Nasib Penemu Obat Kanker di Indonesia, Ditelantarkan Usai Juara

Namun pasca meraih prestasi ini, nasib permen jelly anti kanker ciptaannya menjadi tidak menentu.

Pasalnya sokongan dana dan dukungan teknis tidak lagi tersedia untuk meneruskan riset itu sehingga permen jelly anti kanker ciptaannya bisa menjadi produk jadi yang siap diedarkan di masyarakat.

“Inovasi saya masih harus diuji pra klinis pada hewan dan uji klinis pada manusia. Begitu uji dosisnya dan itu semua butuh dana yang tidak sedikit.”

“Apalagi saya sekarang mahasiswa tingkat akhir, jadi sulit dapat dana hibah penelitiannya.” paparnya.

“Bantuan dana hanya ada waktu mau ikut lomba saja, setelah itu tidak ada bantuan, ya begitulah,” keluhnya kepada wartawan ABC Indonesia Iffah Nur Arifah.

Wimmy mengaku sedikit kecewa, namun tidak banyak yang bisa dia lakukan.

Beras analog anti kanker dari umbi Suweg ciptaan Chahyaning Aisyah, Khomsiyah dan Nanik Nor Laila meraih penghargaan The Winner Award (Excellent Award) dalam ajang PCCST International Science Fair di Phatthalung, di Thailand pada Januari 2019.

 

Beras analog anti kanker 

Pengalaman serupa juga dialami tiga siswi Sekolah Menengah Atas dan Unggulan (Hafsawati) Ponpes Zainul Hasan di Probolinggo, Jawa Timur yang mengembangkan beras analog anti kanker.

Chahyaning Aisyah, Khomsiyah Laili dan Nanik Nor Laila mengembangkan beras analog dari umbi bernama Suweg (Morphophallus Paeoniifolius) yang dicampur dengan sagu dan daun kelor (moringa).

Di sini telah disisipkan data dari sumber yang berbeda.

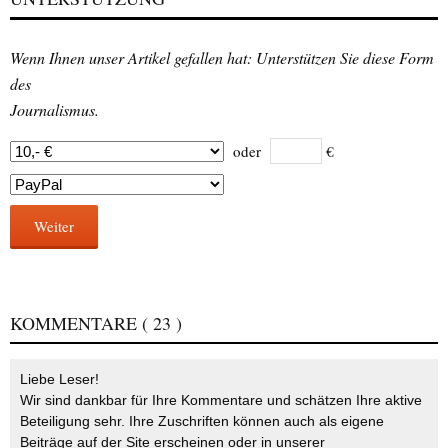
Wenn Ihnen unser Artikel gefallen hat: Unterstützen Sie diese Form
des
Journalismus.
oder
€
Weiter
KOMMENTARE
( 23 )
Liebe Leser!
Wir sind dankbar für Ihre Kommentare und schätzen Ihre aktive
Beteiligung sehr. Ihre Zuschriften können auch als eigene
Beiträge auf der Site erscheinen oder in unserer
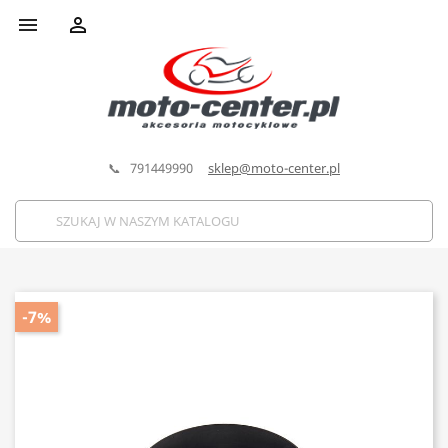


📞 791449990
sklep@moto-center.pl
-7%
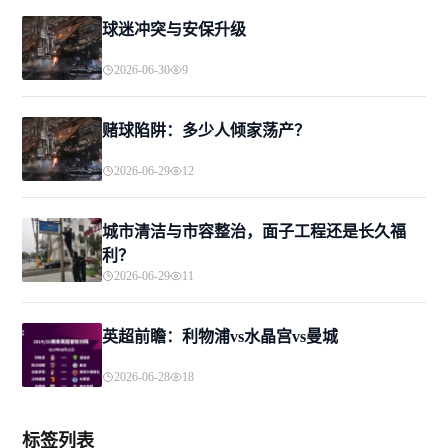
球迷冲突与安保升级
2026-06-30
9
赌球陷阱：多少人倾家荡产？
2026-06-29
12
城市清洁与市容整治，面子工程还是长久福
利？
2026-06-29
11
英超前瞻：利物浦vs水晶宫vs曼城
2026-06-28
18
标签列表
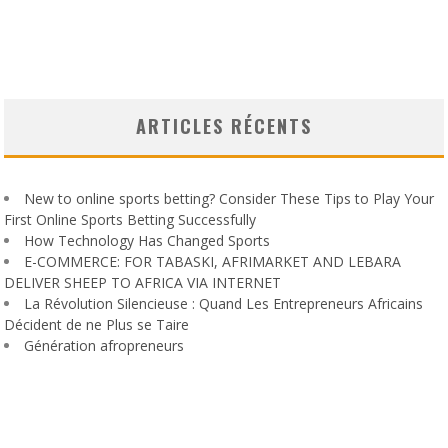
ARTICLES RÉCENTS
New to online sports betting? Consider These Tips to Play Your
First Online Sports Betting Successfully
How Technology Has Changed Sports
E-COMMERCE: FOR TABASKI, AFRIMARKET AND LEBARA
DELIVER SHEEP TO AFRICA VIA INTERNET
La Révolution Silencieuse : Quand Les Entrepreneurs Africains
Décident de ne Plus se Taire
Génération afropreneurs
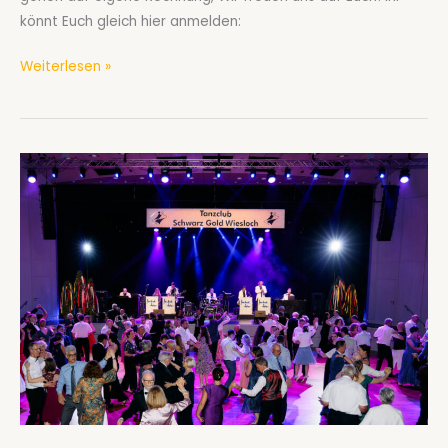
könnt Euch gleich hier anmelden:
Einladung
Weiterlesen »
zum
Line
Dance-
Abend
am
4.7.2026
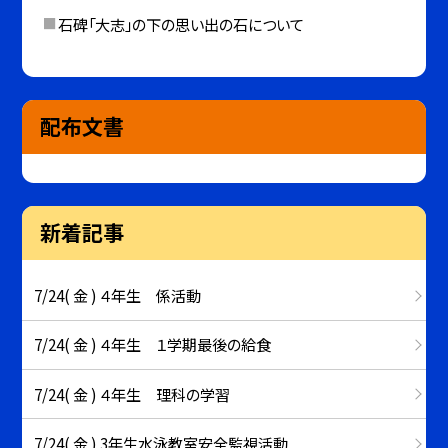
石碑「大志」の下の思い出の石について
配布文書
新着記事
7/24( 金 ) ４年生 係活動
7/24( 金 ) ４年生 １学期最後の給食
7/24( 金 ) ４年生 理科の学習
7/24( 金 ) 3年生水泳教室安全監視活動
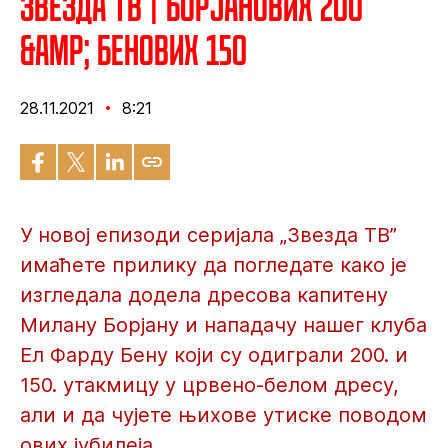
Звезда ТВ | Борјанових 200
&amp; Бенових 150
28.11.2021
8:21
У новој епизоди серијала „Звезда ТВ”
имаћете прилику да погледате како је
изгледала додела дресова капитену
Милану Борјану и нападачу нашег клуба
Ел Фарду Бену који су одиграли 200. и
150. утакмицу у црвено-белом дресу,
али и да чујете њихове утиске поводом
ових јубилеја.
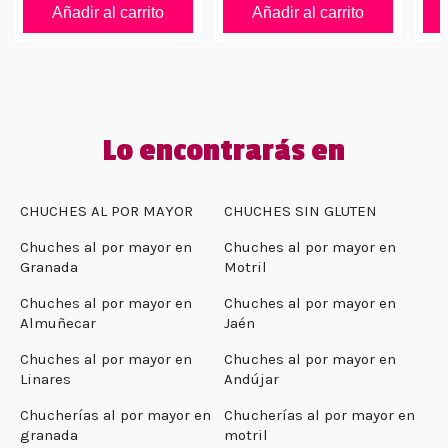
Añadir al carrito
Añadir al carrito
Lo encontrarás en
CHUCHES AL POR MAYOR
CHUCHES SIN GLUTEN
Chuches al por mayor en
Chuches al por mayor en
Granada
Motril
Chuches al por mayor en
Chuches al por mayor en
Almuñecar
Jaén
Chuches al por mayor en
Chuches al por mayor en
Linares
Andújar
Chucherías al por mayor en
Chucherías al por mayor en
granada
motril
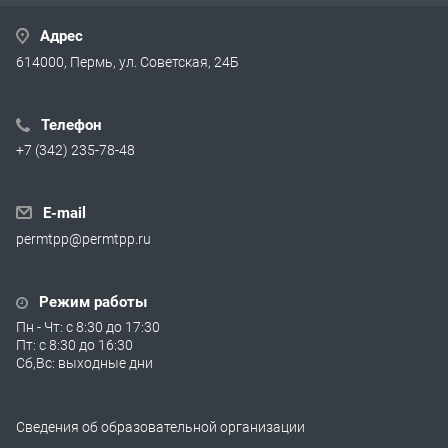
Адрес
614000, Пермь, ул. Советская, 24Б
Телефон
+7 (342) 235-78-48
E-mail
permtpp@permtpp.ru
Режим работы
Пн - Чт: с 8:30 до 17:30
Пт: с 8:30 до 16:30
Сб,Вс: выходные дни
Сведения об образовательной организации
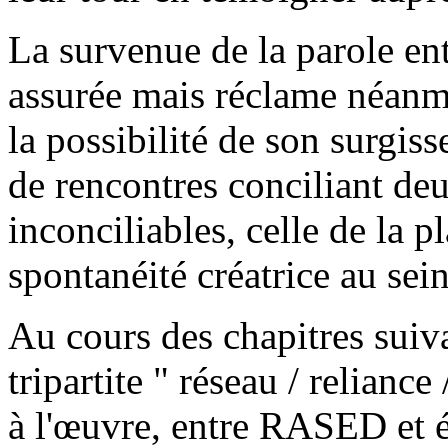
La survenue de la parole ent
assurée mais réclame néanmo
la possibilité de son surgis
de rencontres conciliant d
inconciliables, celle de la pl
spontanéité créatrice au sein
Au cours des chapitres suiva
tripartite " réseau / reliance
à l'œuvre, entre RASED et 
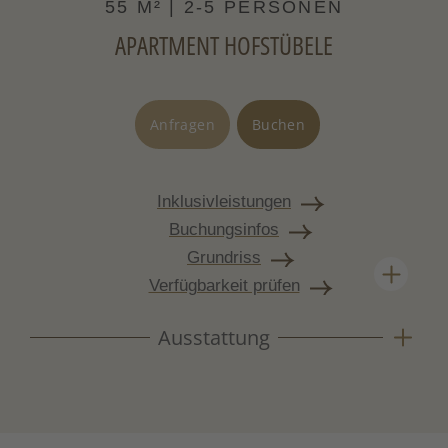
55 M² | 2-5 PERSONEN
APARTMENT HOFSTÜBELE
Anfragen
Buchen
Inklusivleistungen
Buchungsinfos
Grundriss
Verfügbarkeit prüfen
Ausstattung
Gemütliches Apartment im Landhausstil mit
Bauernofen, viel Holz und eigener Terrasse. Ein
Platz zum Zusammensitzen – drinnen
wie draußen.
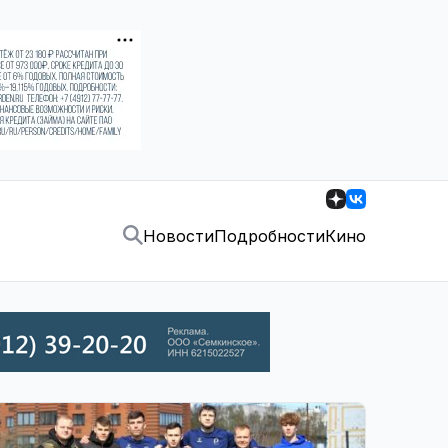
Новости
Подробности
Кино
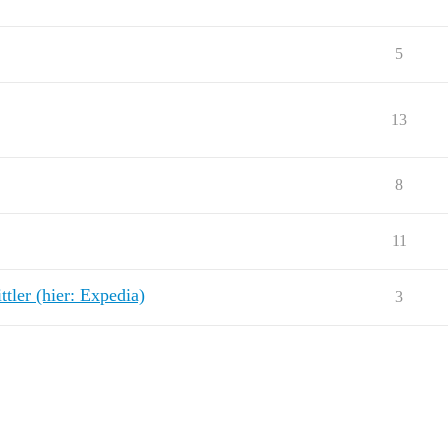
5
13
8
11
tler (hier: Expedia)
3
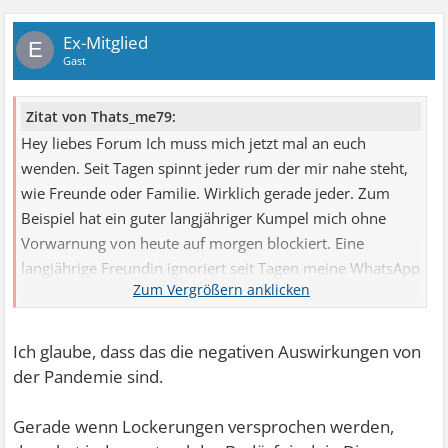
Ex-Mitglied
E
Gast
Zitat von Thats_me79:
Hey liebes Forum Ich muss mich jetzt mal an euch
wenden. Seit Tagen spinnt jeder rum der mir nahe steht,
wie Freunde oder Familie. Wirklich gerade jeder. Zum
Beispiel hat ein guter langjähriger Kumpel mich ohne
Vorwarnung von heute auf morgen blockiert. Eine
langjährige Freundin ignoriert seit Tagen meine WhatsApp
...
Ich glaube, dass das die negativen Auswirkungen von
der Pandemie sind.
Gerade wenn Lockerungen versprochen werden,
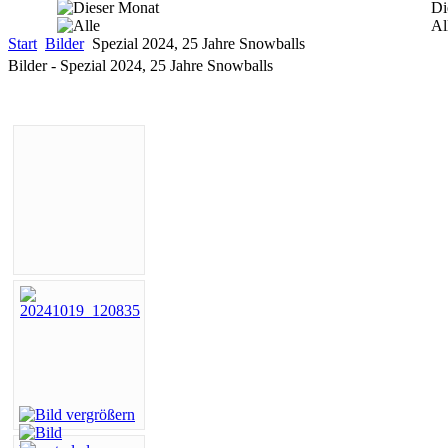
Di
Al
Start
Bilder
Spezial 2024, 25 Jahre Snowballs
Bilder - Spezial 2024, 25 Jahre Snowballs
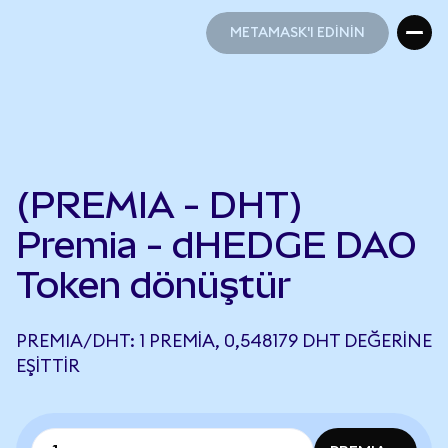
METAMASK'I EDİNİN
METAMASK'I EDİNİN
(PREMIA - DHT)
Premia - dHEDGE DAO
Token dönüştür
PREMIA/DHT: 1 PREMIA, 0,548179 DHT DEĞERINE
EŞITTIR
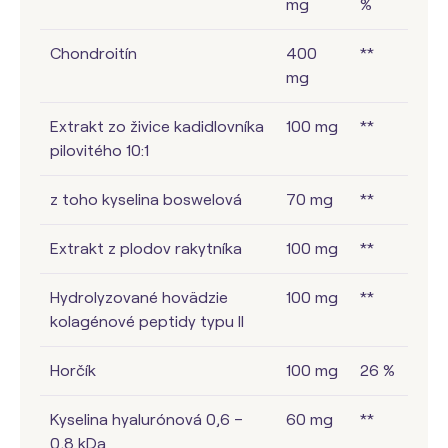
mg
%
Chondroitín
400
**
mg
Extrakt zo živice kadidlovníka
100 mg
**
pilovitého 10:1
z toho kyselina boswelová
70 mg
**
Extrakt z plodov rakytníka
100 mg
**
Hydrolyzované hovädzie
100 mg
**
kolagénové peptidy typu II
Horčík
100 mg
26 %
Kyselina hyalurónová 0,6 –
60 mg
**
0,8 kDa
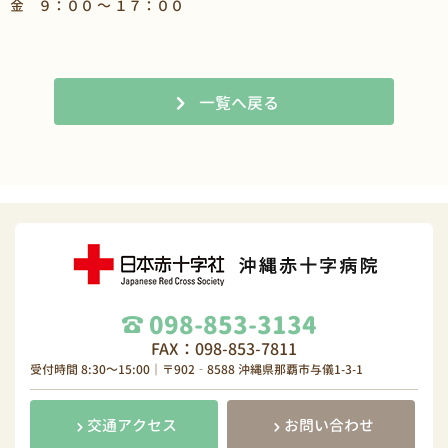
金 ９：００ ～ １７：００
一覧へ戻る
098-853-3134
FAX：098-853-7811
受付時間 8:30～15:00｜〒902‐8588 沖縄県那覇市与儀1-3-1
交通アクセス
お問い合わせ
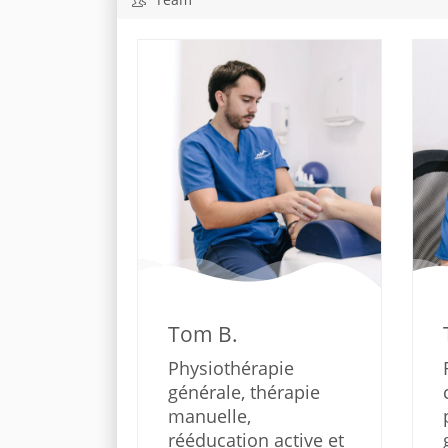
Tom B.
Physiothérapie
générale, thérapie
manuelle,
rééducation active et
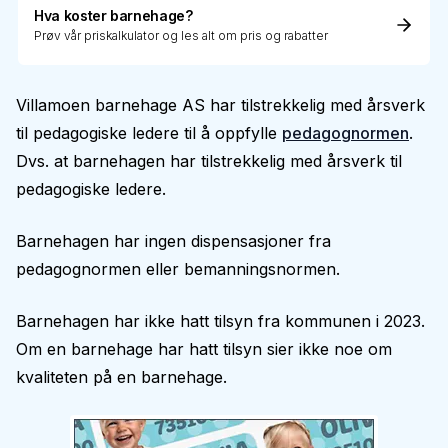
Hva koster barnehage?
Prøv vår priskalkulator og les alt om pris og rabatter
Villamoen barnehage AS har tilstrekkelig med årsverk
til pedagogiske ledere til å oppfylle
pedagognormen
.
Dvs. at barnehagen har tilstrekkelig med årsverk til
pedagogiske ledere.
Barnehagen har ingen dispensasjoner fra
pedagognormen eller bemanningsnormen.
Barnehagen har ikke hatt tilsyn fra kommunen i 2023.
Om en barnehage har hatt tilsyn sier ikke noe om
kvaliteten på en barnehage.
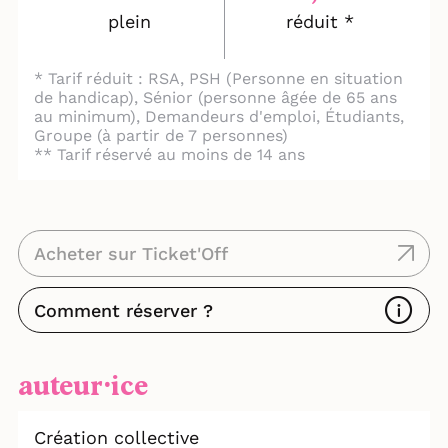
Garou ?
plein
réduit *
* Tarif réduit : RSA, PSH (Personne en situation
de handicap), Sénior (personne âgée de 65 ans
au minimum), Demandeurs d'emploi, Étudiants,
Groupe (à partir de 7 personnes)
** Tarif réservé au moins de 14 ans
Acheter sur Ticket'Off
Comment réserver ?
auteur⸱ice
Création collective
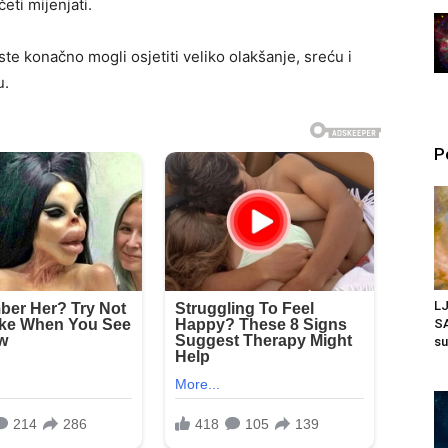
eti mijenjati.
e konačno mogli osjetiti veliko olakšanje, sreću i
u.
P
L
SA
su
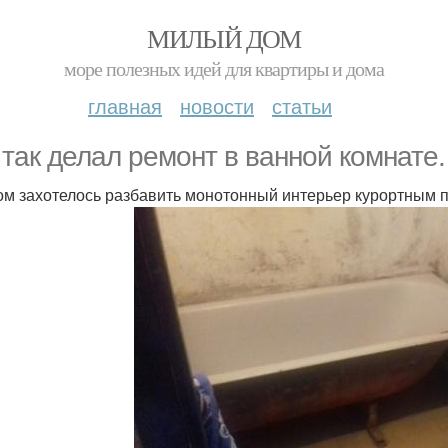
МИЛЫЙ ДОМ
море полезных идей для квартиры и дома
главная
новости
статьи
 так делал ремонт в ванной комнате.
ом захотелось разбавить монотонный интерьер курортным 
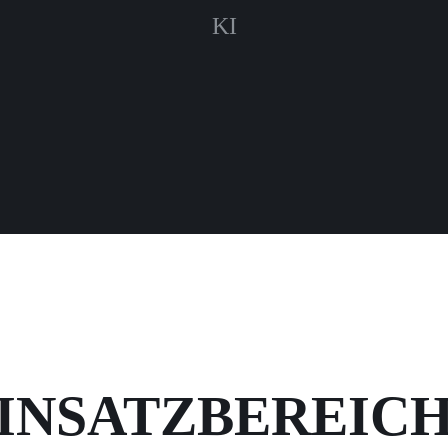
KI
INSATZBEREIC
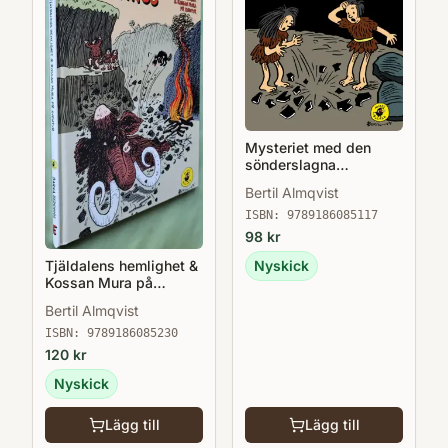
Mysteriet med den
sönderslagna
skiffertavlan - Barna
Bertil Almqvist
Hedenhös 6
ISBN:
9789186085117
98
kr
Tjäldalens hemlighet &
Nyskick
Kossan Mura på
äventyr - Barna
Bertil Almqvist
Hedenhös 9
ISBN:
9789186085230
120
kr
Nyskick
Lägg till
Lägg till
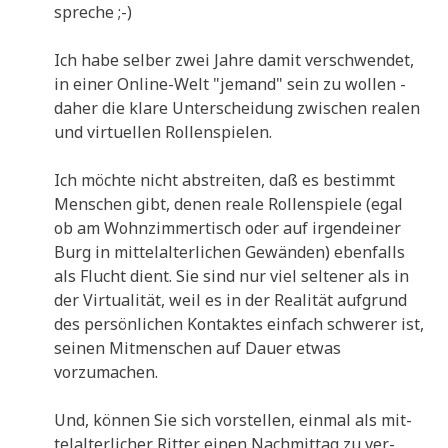
spreche ;-)
Ich habe sel­ber zwei Jah­re damit ver­schwen­det,
in einer Online-Welt "jemand" sein zu wol­len -
daher die kla­re Unter­schei­dung zwi­schen rea­len
und vir­tu­el­len Rollenspielen.
Ich möch­te nicht abstrei­ten, daß es bestimmt
Men­schen gibt, denen rea­le Rol­len­spie­le (egal
ob am Wohn­zim­mer­tisch oder auf irgend­ei­ner
Burg in mit­tel­al­ter­li­chen Gewän­den) eben­falls
als Flucht dient. Sie sind nur viel sel­te­ner als in
der Vir­tua­li­tät, weil es in der Rea­li­tät auf­grund
des per­sön­li­chen Kon­tak­tes ein­fach schwe­rer ist,
sei­nen Mit­men­schen auf Dau­er etwas
vorzumachen.
Und, kön­nen Sie sich vor­stel­len, ein­mal als mit­
tel­al­ter­li­cher Rit­ter einen Nach­mit­tag zu ver­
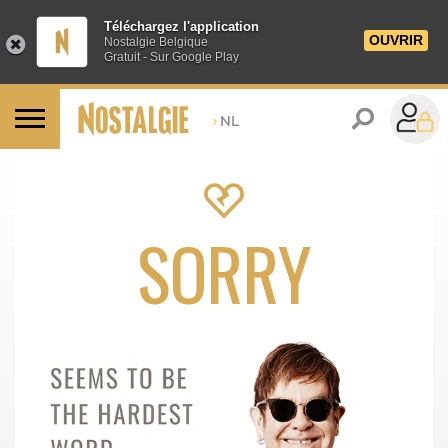
Téléchargez l'application
OUVRIR
Nostalgie Belgique
Gratuit - Sur Google Play
>
NL
SORRY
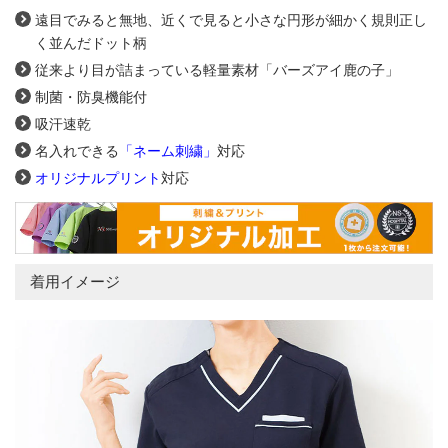
遠目でみると無地、近くで見ると小さな円形が細かく規則正し
く並んだドット柄
従来より目が詰まっている軽量素材「バーズアイ鹿の子」
制菌・防臭機能付
吸汗速乾
名入れできる
「ネーム刺繍」
対応
オリジナルプリント
対応
着用イメージ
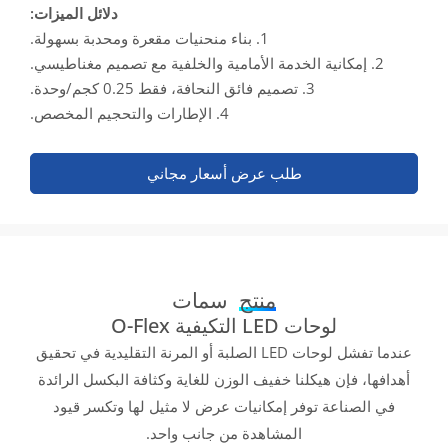
دلائل الميزات:
1. بناء منحنيات مقعرة ومحدبة بسهولة.
2. إمكانية الخدمة الأمامية والخلفية مع تصميم مغناطيسي.
3. تصميم فائق النحافة، فقط 0.25 كجم/وحدة.
4. الإطارات والتحجيم المخصص.
طلب عرض أسعار مجاني
منتج
سمات
لوحات LED التكيفية O-Flex
عندما تفشل لوحات LED الصلبة أو المرنة التقليدية في تحقيق
أهدافها، فإن هيكلنا خفيف الوزن للغاية وكثافة البكسل الرائدة
في الصناعة توفر إمكانيات عرض لا مثيل لها وتكسر قيود
المشاهدة من جانب واحد.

Berdasarkan hasil penelitian, beras analog ini mampu mencegah penyakit Diabetes Melitus dan Kanker. Sebab, Indeks glikemik (IG) sangat rendah.

“Nilai IG rendah yang terkandung dalam beras analog terjadi karena kandungan serat pangan dan senyawa fenolik yang terkandung di dalam bahan bakunya.”

“Jadi bisa mencegah penyakit Diabetes Melitus dan Kanker,” kata Yenny Rahma, guru pembimbing dalam penelitian ini.

Inovasi mereka sukses meraih medali emas dalam event PCCST International Science Fair di Phatthalung, Thailand pertengahan Januari 2019.

Namun, serupa dengan inovasi permen jelly anti kanker, inovasi ketiga siswi asal Probolinggo ini juga terancam mangkrak karena tidak ada dukungan.

“Kami berharap inovasi ini bisa menjadi produk beras analog yang siap dipasarkan.”

“Tapi untuk sampai disana beras analog ini harus diteliti uji klinis pada hewan dan manusia dulu. Dan kendala yang kami hadapi seputar dana karena itu butuh dana yang cukup banyak.” katanya.

“Selain itu siswi kami yang dua juga sudah kuliah di universitas terpisah dan yang masih bersekolah disini tinggal satu orang.”

“Mereka juga sibuk dengan studi masing-masing, jadi kami kekurangan waktu dan SDM juga.” papar Yenny Rahma, guru pendamping penelitian ini.

Untuk mengupayakan dukungan dana dan sponsor, pihak sekolah kembali mengikutsertakan inovasi ini dalam beberapa event kejuaraan ilmiah, meski sempat meraih medali emas lagi, namun dukungan dana yang diharapkan hingga kini belum juga tersedia.